**OBJECTIVE:** Please copy the records below word for word, keeping every line in its original order.

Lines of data
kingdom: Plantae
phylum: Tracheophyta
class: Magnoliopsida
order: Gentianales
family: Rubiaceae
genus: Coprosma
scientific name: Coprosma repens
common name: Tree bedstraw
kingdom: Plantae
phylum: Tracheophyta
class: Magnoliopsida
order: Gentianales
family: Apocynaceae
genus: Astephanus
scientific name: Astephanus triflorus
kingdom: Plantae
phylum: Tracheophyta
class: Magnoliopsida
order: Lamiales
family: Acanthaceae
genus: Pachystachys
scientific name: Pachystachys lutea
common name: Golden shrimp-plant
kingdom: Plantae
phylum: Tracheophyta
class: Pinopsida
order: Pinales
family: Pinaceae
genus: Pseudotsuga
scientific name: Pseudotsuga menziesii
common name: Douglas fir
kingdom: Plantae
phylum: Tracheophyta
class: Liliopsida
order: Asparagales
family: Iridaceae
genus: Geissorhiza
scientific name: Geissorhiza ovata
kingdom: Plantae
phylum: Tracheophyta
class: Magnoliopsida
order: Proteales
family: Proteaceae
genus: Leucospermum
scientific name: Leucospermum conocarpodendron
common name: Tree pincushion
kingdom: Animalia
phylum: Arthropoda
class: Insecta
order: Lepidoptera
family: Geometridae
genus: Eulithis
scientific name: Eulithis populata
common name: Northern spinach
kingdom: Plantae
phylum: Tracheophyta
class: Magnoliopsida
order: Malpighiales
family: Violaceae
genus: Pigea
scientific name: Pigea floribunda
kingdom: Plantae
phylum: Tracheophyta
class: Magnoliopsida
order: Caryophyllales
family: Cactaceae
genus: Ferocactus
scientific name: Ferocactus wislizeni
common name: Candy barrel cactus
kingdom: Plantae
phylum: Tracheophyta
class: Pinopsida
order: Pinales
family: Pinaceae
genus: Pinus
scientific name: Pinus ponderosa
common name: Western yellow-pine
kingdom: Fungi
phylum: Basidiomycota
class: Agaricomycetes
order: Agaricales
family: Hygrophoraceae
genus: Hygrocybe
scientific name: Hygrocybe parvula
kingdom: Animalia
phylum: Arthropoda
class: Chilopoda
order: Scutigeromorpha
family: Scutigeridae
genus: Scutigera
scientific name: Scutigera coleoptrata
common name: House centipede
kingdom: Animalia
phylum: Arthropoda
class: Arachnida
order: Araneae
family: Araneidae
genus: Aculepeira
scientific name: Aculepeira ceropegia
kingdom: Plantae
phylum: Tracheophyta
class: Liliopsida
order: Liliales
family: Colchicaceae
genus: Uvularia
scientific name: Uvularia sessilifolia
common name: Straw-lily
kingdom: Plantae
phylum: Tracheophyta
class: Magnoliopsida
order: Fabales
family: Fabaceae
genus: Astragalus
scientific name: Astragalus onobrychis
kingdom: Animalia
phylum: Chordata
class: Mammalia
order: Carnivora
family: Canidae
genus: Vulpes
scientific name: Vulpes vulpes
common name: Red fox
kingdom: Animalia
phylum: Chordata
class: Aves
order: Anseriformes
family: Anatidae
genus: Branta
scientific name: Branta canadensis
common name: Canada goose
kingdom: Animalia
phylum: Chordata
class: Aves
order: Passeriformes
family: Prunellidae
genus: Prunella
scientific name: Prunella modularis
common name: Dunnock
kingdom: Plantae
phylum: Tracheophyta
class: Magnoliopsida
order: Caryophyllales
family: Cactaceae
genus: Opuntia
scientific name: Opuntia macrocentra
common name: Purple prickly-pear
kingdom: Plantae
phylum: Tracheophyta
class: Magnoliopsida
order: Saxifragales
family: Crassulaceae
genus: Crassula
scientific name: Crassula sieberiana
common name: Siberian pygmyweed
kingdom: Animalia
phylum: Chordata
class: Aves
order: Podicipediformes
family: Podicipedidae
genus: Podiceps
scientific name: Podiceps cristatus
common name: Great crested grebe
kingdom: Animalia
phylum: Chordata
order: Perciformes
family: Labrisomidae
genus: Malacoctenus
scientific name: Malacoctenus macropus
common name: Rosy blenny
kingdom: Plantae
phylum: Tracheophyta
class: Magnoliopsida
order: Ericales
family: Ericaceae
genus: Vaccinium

**THE COMPLETED TASK:**
kingdom: Plantae
phylum: Tracheophyta
class: Magnoliopsida
order: Gentianales
family: Rubiaceae
genus: Coprosma
scientific name: Coprosma repens
common name: Tree bedstraw
kingdom: Plantae
phylum: Tracheophyta
class: Magnoliopsida
order: Gentianales
family: Apocynaceae
genus: Astephanus
scientific name: Astephanus triflorus
kingdom: Plantae
phylum: Tracheophyta
class: Magnoliopsida
order: Lamiales
family: Acanthaceae
genus: Pachystachys
scientific name: Pachystachys lutea
common name: Golden shrimp-plant
kingdom: Plantae
phylum: Tracheophyta
class: Pinopsida
order: Pinales
family: Pinaceae
genus: Pseudotsuga
scientific name: Pseudotsuga menziesii
common name: Douglas fir
kingdom: Plantae
phylum: Tracheophyta
class: Liliopsida
order: Asparagales
family: Iridaceae
genus: Geissorhiza
scientific name: Geissorhiza ovata
kingdom: Plantae
phylum: Tracheophyta
class: Magnoliopsida
order: Proteales
family: Proteaceae
genus: Leucospermum
scientific name: Leucospermum conocarpodendron
common name: Tree pincushion
kingdom: Animalia
phylum: Arthropoda
class: Insecta
order: Lepidoptera
family: Geometridae
genus: Eulithis
scientific name: Eulithis populata
common name: Northern spinach
kingdom: Plantae
phylum: Tracheophyta
class: Magnoliopsida
order: Malpighiales
family: Violaceae
genus: Pigea
scientific name: Pigea floribunda
kingdom: Plantae
phylum: Tracheophyta
class: Magnoliopsida
order: Caryophyllales
family: Cactaceae
genus: Ferocactus
scientific name: Ferocactus wislizeni
common name: Candy barrel cactus
kingdom: Plantae
phylum: Tracheophyta
class: Pinopsida
order: Pinales
family: Pinaceae
genus: Pinus
scientific name: Pinus ponderosa
common name: Western yellow-pine
kingdom: Fungi
phylum: Basidiomycota
class: Agaricomycetes
order: Agaricales
family: Hygrophoraceae
genus: Hygrocybe
scientific name: Hygrocybe parvula
kingdom: Animalia
phylum: Arthropoda
class: Chilopoda
order: Scutigeromorpha
family: Scutigeridae
genus: Scutigera
scientific name: Scutigera coleoptrata
common name: House centipede
kingdom: Animalia
phylum: Arthropoda
class: Arachnida
order: Araneae
family: Araneidae
genus: Aculepeira
scientific name: Aculepeira ceropegia
kingdom: Plantae
phylum: Tracheophyta
class: Liliopsida
order: Liliales
family: Colchicaceae
genus: Uvularia
scientific name: Uvularia sessilifolia
common name: Straw-lily
kingdom: Plantae
phylum: Tracheophyta
class: Magnoliopsida
order: Fabales
family: Fabaceae
genus: Astragalus
scientific name: Astragalus onobrychis
kingdom: Animalia
phylum: Chordata
class: Mammalia
order: Carnivora
family: Canidae
genus: Vulpes
scientific name: Vulpes vulpes
common name: Red fox
kingdom: Animalia
phylum: Chordata
class: Aves
order: Anseriformes
family: Anatidae
genus: Branta
scientific name: Branta canadensis
common name: Canada goose
kingdom: Animalia
phylum: Chordata
class: Aves
order: Passeriformes
family: Prunellidae
genus: Prunella
scientific name: Prunella modularis
common name: Dunnock
kingdom: Plantae
phylum: Tracheophyta
class: Magnoliopsida
order: Caryophyllales
family: Cactaceae
genus: Opuntia
scientific name: Opuntia macrocentra
common name: Purple prickly-pear
kingdom: Plantae
phylum: Tracheophyta
class: Magnoliopsida
order: Saxifragales
family: Crassulaceae
genus: Crassula
scientific name: Crassula sieberiana
common name: Siberian pygmyweed
kingdom: Animalia
phylum: Chordata
class: Aves
order: Podicipediformes
family: Podicipedidae
genus: Podiceps
scientific name: Podiceps cristatus
common name: Great crested grebe
kingdom: Animalia
phylum: Chordata
order: Perciformes
family: Labrisomidae
genus: Malacoctenus
scientific name: Malacoctenus macropus
common name: Rosy blenny
kingdom: Plantae
phylum: Tracheophyta
class: Magnoliopsida
order: Ericales
family: Ericaceae
genus: Vaccinium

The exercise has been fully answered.